EEG: Oh no, then I have to hurry up to order my next book cover! ;-)

Do you find science inspiring for your work?

JG: I love science. I really, truly do. But I love the wonder of science more. I love the feeling that I get when my family and I drive to my parents' house -- they live in the Washington woods -- and as everyone goes inside, I stand outside under the stars and just stare. It's so utterly black out there, and the stars are just crisp. I watch them for awhile before I remember to unpack our bags from the Jeep.

That sense of wonder is important to me, and it's more important to me than hard science, at least when it comes to writing. I'm sure many of the things that happen in my books can be refuted or corrected by someone who knows more about science than me. My friend and fellow novelist Peter Cawdron often educates me about this, pointing out how the things I write about would really work. I don't worry so much about those kinds of details, and they don't bubble up to the surface in my work all that often, because I try very hard to tell stories about humans, about emotions. As one of my readers would explain, there's not always a lot of pew-pew in my stories, but there are plenty of feels.

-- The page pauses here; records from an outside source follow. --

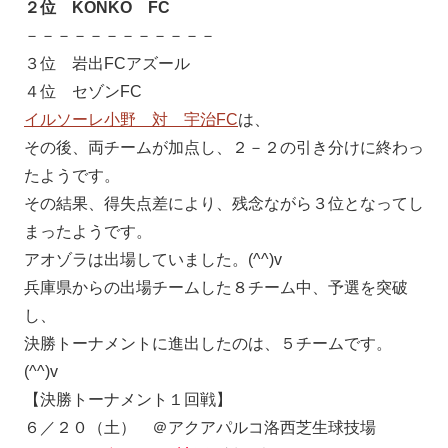
２位 KONKO FC
－－－－－－－－－－－－
３位 岩出FCアズール
４位 セゾンFC
イルソーレ小野 対 宇治FC
は、
その後、両チームが加点し、２－２の引き分けに終わっ
たようです。
その結果、得失点差により、残念ながら３位となってし
まったようです。
アオゾラは出場していました。(^^)v
兵庫県からの出場チームした８チーム中、予選を突破
し、
決勝トーナメントに進出したのは、５チームです。
(^^)v
【決勝トーナメント１回戦】
６／２０（土） ＠アクアパルコ洛西芝生球技場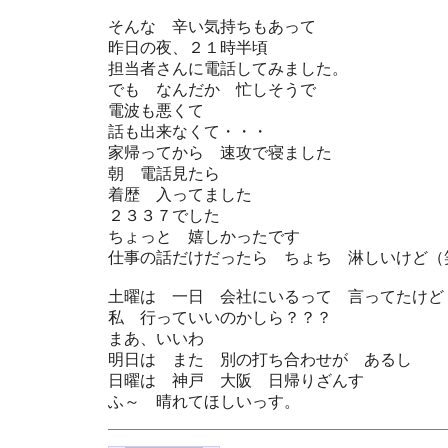
そんな 辛い気持ちもあって
昨日の夜、２１時半頃
担当者さんに電話してみました。
でも なんだか 忙しそうで
電波も悪くて
話も出来なくて・・・
家帰ってから 速攻で寝ました
朝 電話見たら
着歴 入ってました
２３３７でした
ちょっと 嬉しかったです
仕事の話だけだったら ちょち 淋しいけど（
土曜は 一日 会社にいるって 言ってたけど
私 行っていいのかしら？？？
まあ、いいわ
明日は また 別の打ち合わせが あるし
日曜は 神戸 大阪 日帰りざんす
ふ～ 晴れてほしいっす。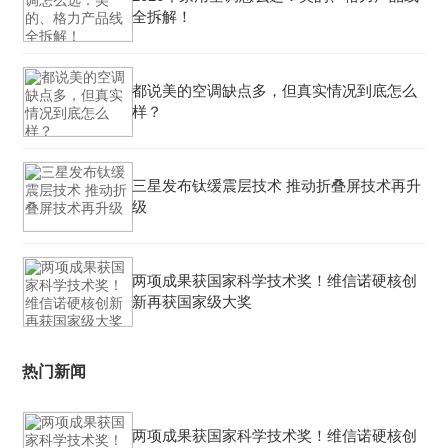
全拆解！
都说美的空调缺点多，但真实情况到底怎么
样？
三星发布钛缓震层技术 推动折叠屏技术再升
级
两项成果获国家科学技术奖！维信诺硬核创
新再获国家级大奖
热门新闻
两项成果获国家科学技术奖！维信诺硬核创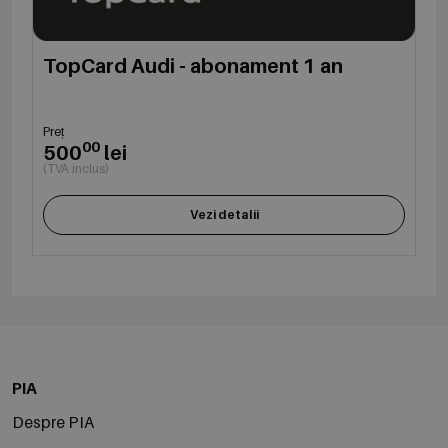
TopCard Audi - abonament 1 an
Preț
00
500
lei
(TVA inclus)
Vezi detalii
PIA
Despre PIA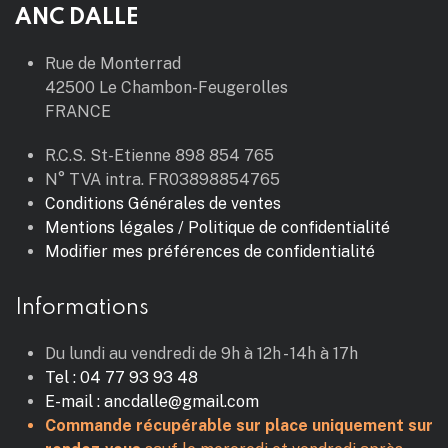
ANC DALLE
Rue de Monterrad
42500 Le Chambon-Feugerolles
FRANCE
R.C.S. St-Etienne 898 854 765
N° TVA intra. FR03898854765
Conditions Générales de ventes
Mentions légales / Politique de confidentialité
Modifier mes préférences de confidentialité
Informations
Du lundi au vendredi de 9h à 12h - 14h à 17h
Tel : 04 77 93 93 48
E-mail : ancdalle@gmail.com
Commande récupérable sur place uniquement sur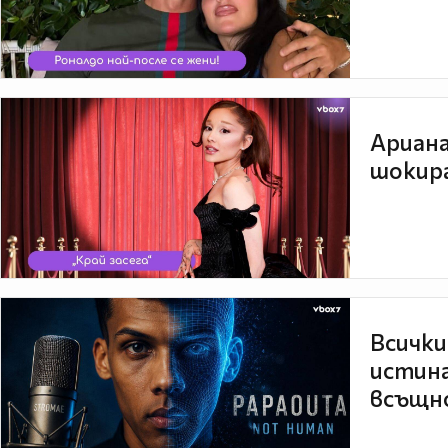
Ариана
шокира
Всички
истина
всъщно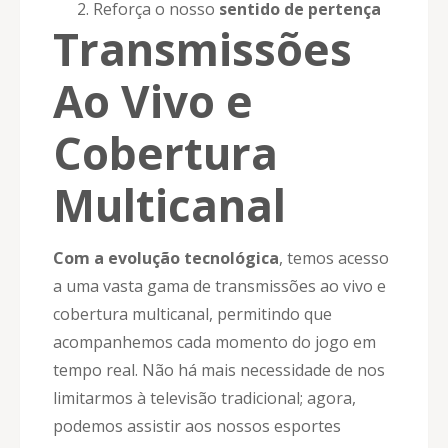
Reforça o nosso
sentido de pertença
Transmissões
Ao Vivo e
Cobertura
Multicanal
Com a evolução tecnológica
, temos acesso
a uma vasta gama de transmissões ao vivo e
cobertura multicanal, permitindo que
acompanhemos cada momento do jogo em
tempo real. Não há mais necessidade de nos
limitarmos à televisão tradicional; agora,
podemos assistir aos nossos esportes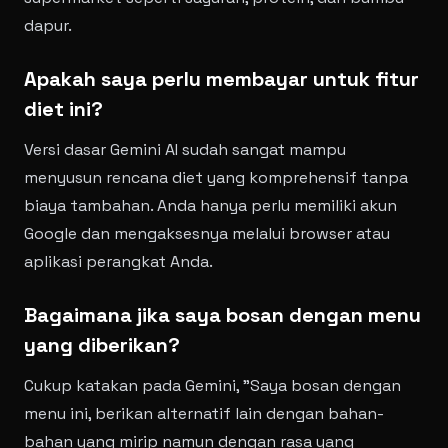
dapur.
Apakah saya perlu membayar untuk fitur
diet ini?
Versi dasar Gemini AI sudah sangat mampu
menyusun rencana diet yang komprehensif tanpa
biaya tambahan. Anda hanya perlu memiliki akun
Google dan mengaksesnya melalui browser atau
aplikasi perangkat Anda.
Bagaimana jika saya bosan dengan menu
yang diberikan?
Cukup katakan pada Gemini, "Saya bosan dengan
menu ini, berikan alternatif lain dengan bahan-
bahan yang mirip namun dengan rasa yang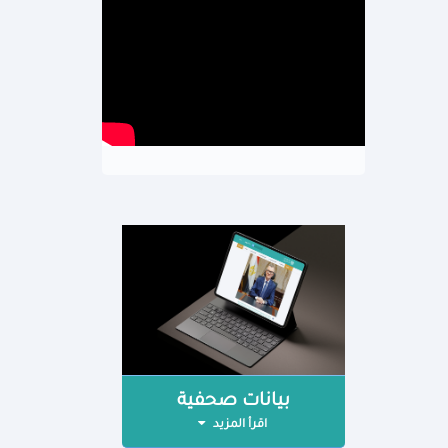
بيانات صحفية
اقرأ المزيد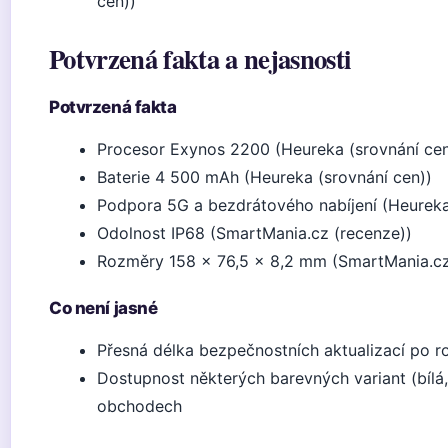
cen))
Potvrzená fakta a nejasnosti
Potvrzená fakta
Procesor Exynos 2200 (Heureka (srovnání cen
Baterie 4 500 mAh (Heureka (srovnání cen))
Podpora 5G a bezdrátového nabíjení (Heureka
Odolnost IP68 (SmartMania.cz (recenze))
Rozměry 158 x 76,5 x 8,2 mm (SmartMania.cz
Co není jasné
Přesná délka bezpečnostních aktualizací po 
Dostupnost některých barevných variant (bílá
obchodech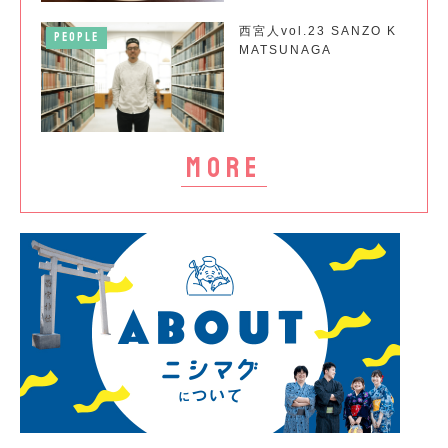
西宮人vol.23 SANZO K
PEOPLE
MATSUNAGA
more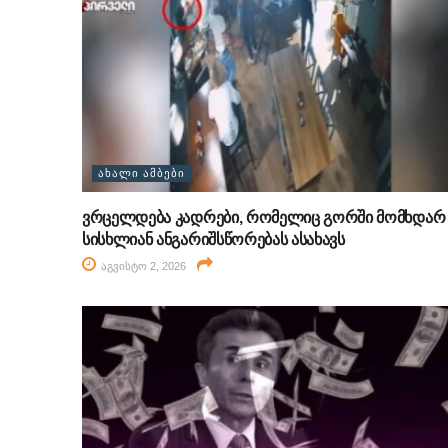
ᲐᲮᲐᲚᲘ ᲐᲛᲑᲔᲑᲘ
ვრცელდება კადრები, რომელიც გორში მომხდარ
სისხლიან ანგარიშსწორებას ასახავს
აგვისტო 2, 2026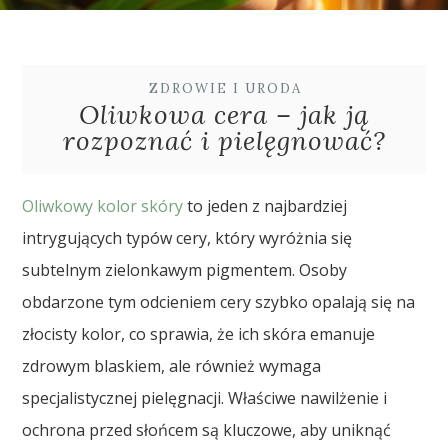
ZDROWIE I URODA
Oliwkowa cera – jak ją
rozpoznać i pielęgnować?
Oliwkowy kolor skóry
to jeden z najbardziej
intrygujących typów cery, który wyróżnia się
subtelnym zielonkawym pigmentem. Osoby
obdarzone tym odcieniem cery szybko opalają się na
złocisty kolor, co sprawia, że ich skóra emanuje
zdrowym blaskiem, ale również wymaga
specjalistycznej pielęgnacji. Właściwe nawilżenie i
ochrona przed słońcem są kluczowe, aby uniknąć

I love movies like this, too. There are some really wonderful character-driven stories that taken place against a backdrop of science fiction, rather than pushing science to the foreground. Her is a good recent example. Another Earth is one of my favorites. You could consider Moon or Upstream Color or even Safety Not Guaranteed to be examples of this, too. There's no real term for this kind of story, unless I've missed it. I call it 'quiet' science fiction, for lack of a better word -- stories in which the technical aspects of the story only occupy the foreground when it's necessary, leaving plenty of room for the emotional weight of the characters and their journey to fill the space.

EEG: "Feels" is what makes a great story. I know I've read a great book when I keep thinking about the emotions the story stirred as I read through.

Thanks so much for sharing your thoughts with us today, Jason! You can find out more about Jason's books and book covers on his website, Facebook, and twitter. Go preorder your copy of Eleanor and don't forget to sign up for Jason's newsletter, you'll get books for free!


  1. Just checked out Jason's gallery, and wow, his covers are all so breathtaking! I also agree completely with him about success. There's nothing more satisfying than people discovering and enjoying your work!

    1. thanks Heather, I agree! and I was happy to discover your work yesterday! :-) thanks for stopping by!